= REQUIRED ACTION =
The lines to copy are those with "Corp" in them. Pull each one from the entries below.

(Dataset records)
- Opening Delimiter -

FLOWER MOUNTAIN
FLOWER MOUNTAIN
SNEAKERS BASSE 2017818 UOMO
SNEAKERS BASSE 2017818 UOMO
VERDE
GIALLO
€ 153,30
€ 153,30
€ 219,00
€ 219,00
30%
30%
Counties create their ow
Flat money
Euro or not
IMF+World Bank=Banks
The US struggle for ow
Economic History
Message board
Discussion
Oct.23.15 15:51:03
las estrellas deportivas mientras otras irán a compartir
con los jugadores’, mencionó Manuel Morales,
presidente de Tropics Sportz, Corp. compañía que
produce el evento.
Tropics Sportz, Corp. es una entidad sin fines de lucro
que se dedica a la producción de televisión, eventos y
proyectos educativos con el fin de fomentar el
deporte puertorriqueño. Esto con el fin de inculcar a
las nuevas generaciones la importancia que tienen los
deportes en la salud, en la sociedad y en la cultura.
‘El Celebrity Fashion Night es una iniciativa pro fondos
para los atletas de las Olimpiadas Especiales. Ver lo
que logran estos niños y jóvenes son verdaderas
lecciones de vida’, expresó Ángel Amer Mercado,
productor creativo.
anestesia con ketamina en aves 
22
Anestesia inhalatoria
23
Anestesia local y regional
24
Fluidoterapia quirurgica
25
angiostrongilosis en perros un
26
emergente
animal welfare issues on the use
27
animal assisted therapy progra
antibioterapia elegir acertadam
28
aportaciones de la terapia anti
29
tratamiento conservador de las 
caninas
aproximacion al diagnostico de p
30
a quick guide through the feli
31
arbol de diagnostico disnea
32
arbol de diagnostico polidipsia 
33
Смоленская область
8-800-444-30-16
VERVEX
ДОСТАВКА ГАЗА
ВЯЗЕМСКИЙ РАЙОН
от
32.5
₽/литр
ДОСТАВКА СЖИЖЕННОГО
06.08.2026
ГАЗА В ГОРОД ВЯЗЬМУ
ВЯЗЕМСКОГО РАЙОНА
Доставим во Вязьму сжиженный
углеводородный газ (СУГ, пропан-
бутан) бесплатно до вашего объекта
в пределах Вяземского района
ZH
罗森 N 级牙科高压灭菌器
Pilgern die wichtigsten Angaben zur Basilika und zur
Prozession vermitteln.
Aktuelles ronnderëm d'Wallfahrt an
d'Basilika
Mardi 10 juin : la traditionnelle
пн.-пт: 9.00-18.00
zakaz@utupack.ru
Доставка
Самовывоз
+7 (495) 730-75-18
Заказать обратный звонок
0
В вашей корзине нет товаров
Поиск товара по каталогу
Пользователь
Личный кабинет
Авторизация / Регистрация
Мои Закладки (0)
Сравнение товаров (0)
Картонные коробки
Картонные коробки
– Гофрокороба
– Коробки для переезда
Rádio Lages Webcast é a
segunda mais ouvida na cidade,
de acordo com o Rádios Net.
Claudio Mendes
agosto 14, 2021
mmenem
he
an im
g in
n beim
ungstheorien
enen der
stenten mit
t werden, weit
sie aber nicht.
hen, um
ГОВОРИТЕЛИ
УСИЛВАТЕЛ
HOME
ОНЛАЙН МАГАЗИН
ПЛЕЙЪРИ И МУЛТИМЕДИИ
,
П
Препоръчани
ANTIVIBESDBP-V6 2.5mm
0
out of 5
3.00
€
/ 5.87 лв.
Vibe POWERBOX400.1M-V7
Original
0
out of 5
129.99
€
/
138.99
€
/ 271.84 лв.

- Closing Delimiter -

= ANSWER SPACE =
presidente de Tropics Sportz, Corp. compañía que
Tropics Sportz, Corp. es una entidad sin fines de lucro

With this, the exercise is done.